* **Testo proposto**:
▼

In cammino. Poesie migranti

Oggi

Non puoi fare qualcosa ieri.

Non puoi fare qualcosa domani.

Puoi solo fare qualcosa adesso.

Puoi ricordare qualcosa di ieri.

Puoi progettare qualcosa per domani.

Puoi fare qualcosa solo adesso.

Quello che hai fatto ieri

può aiutarti a decidere cosa fare adesso.

Quello che hai fatto ieri e fai adesso

può aiutarti a progettare cosa farai domani.

Ma puoi fare qualcosa solo adesso.

Oggi quello che posso fare è raccontarvi di questo libro che mi permette di ricordare qualcosa di ieri per aiutarmi a progettare cosa farò domani.

In cammino. Poesie migranti di Michael Rosen con le illustrazioni di Quentin Blake, la traduzione è di Roberto Piumini, edito da Mondadori, è una raccolta di poesie di intensità rarissima ed anche di sperimentazione importante che si dipana tra forma e contenuto.

▲

* **Dati forniti**:
▼

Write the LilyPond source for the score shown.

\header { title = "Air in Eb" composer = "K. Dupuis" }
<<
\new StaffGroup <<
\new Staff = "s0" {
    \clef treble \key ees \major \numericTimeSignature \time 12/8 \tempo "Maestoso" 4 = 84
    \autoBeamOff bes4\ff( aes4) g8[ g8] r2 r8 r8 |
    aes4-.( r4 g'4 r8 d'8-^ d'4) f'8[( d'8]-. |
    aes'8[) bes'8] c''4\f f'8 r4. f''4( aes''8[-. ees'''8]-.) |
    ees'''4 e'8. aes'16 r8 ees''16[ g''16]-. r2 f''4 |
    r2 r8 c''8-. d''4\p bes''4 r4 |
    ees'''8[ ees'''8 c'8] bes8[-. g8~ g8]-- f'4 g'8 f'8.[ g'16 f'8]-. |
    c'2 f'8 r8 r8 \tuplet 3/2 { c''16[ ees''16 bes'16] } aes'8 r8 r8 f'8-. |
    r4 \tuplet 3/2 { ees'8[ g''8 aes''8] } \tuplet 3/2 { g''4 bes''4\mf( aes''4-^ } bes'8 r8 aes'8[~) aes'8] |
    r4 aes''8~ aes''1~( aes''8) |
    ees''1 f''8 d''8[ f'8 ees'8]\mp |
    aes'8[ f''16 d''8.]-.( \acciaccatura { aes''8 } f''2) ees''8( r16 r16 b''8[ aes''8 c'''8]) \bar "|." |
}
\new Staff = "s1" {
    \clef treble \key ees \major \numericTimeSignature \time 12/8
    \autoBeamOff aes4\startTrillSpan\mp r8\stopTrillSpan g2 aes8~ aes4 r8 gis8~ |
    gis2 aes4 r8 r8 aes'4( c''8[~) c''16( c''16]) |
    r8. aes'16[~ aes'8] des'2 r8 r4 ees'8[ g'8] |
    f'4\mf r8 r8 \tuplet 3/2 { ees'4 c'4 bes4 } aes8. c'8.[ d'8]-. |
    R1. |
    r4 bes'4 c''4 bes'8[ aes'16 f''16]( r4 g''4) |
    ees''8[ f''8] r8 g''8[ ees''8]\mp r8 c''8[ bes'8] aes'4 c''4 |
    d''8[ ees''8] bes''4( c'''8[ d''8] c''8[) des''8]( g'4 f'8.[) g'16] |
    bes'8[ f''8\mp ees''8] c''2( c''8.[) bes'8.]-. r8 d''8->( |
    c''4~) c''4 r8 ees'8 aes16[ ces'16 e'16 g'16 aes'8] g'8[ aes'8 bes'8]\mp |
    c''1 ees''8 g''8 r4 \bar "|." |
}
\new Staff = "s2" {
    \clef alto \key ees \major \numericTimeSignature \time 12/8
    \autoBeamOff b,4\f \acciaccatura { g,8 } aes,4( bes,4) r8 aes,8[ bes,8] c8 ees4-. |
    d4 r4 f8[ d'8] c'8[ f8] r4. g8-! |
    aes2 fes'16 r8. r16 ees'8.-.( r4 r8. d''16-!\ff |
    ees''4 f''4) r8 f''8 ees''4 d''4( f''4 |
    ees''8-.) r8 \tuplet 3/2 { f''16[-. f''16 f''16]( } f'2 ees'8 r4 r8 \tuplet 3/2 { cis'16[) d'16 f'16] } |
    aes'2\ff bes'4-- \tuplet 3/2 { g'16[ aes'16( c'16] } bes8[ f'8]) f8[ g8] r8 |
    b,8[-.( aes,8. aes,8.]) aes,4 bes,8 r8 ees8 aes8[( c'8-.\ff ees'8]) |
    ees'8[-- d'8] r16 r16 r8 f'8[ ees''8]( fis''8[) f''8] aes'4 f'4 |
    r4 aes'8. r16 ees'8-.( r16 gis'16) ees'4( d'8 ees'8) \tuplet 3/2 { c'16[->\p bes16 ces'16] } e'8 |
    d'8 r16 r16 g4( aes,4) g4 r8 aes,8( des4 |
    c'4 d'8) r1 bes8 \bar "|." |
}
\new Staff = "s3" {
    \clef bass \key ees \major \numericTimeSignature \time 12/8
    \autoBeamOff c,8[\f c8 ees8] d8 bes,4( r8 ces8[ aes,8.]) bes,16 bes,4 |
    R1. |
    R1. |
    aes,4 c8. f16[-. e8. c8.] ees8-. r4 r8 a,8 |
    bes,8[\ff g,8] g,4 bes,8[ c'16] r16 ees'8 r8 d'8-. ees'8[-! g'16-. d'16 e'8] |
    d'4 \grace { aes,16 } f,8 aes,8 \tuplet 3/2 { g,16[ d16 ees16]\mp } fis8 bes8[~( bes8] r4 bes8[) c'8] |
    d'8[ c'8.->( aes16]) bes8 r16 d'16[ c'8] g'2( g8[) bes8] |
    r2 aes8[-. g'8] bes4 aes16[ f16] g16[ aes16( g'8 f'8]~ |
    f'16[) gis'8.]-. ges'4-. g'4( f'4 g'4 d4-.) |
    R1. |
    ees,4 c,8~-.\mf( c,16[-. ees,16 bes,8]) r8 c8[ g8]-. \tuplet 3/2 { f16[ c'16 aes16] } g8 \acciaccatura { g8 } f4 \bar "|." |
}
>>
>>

▲

* **Consegne dell'esercizio**:
(1) Duplica il passo del testo che comincia con le parole "Puoi ricordare qualcosa" e si chiude dopo "cosa farai domani.".
(2) Individua e ricopia ogni riga che contiene la parola "treble", distinguendo tra maiuscole e minuscole.
Il testo e le righe non hanno alcun legame tra loro.

* **Soluzioni per consegna**:
(1)
Puoi ricordare qualcosa di ieri.

Puoi progettare qualcosa per domani.

Puoi fare qualcosa solo adesso.

Quello che hai fatto ieri

può aiutarti a decidere cosa fare adesso.

Quello che hai fatto ieri e fai adesso

può aiutarti a progettare cosa farai domani.

(2)
    \clef treble \key ees \major \numericTimeSignature \time 12/8 \tempo "Maestoso" 4 = 84
    \clef treble \key ees \major \numericTimeSignature \time 12/8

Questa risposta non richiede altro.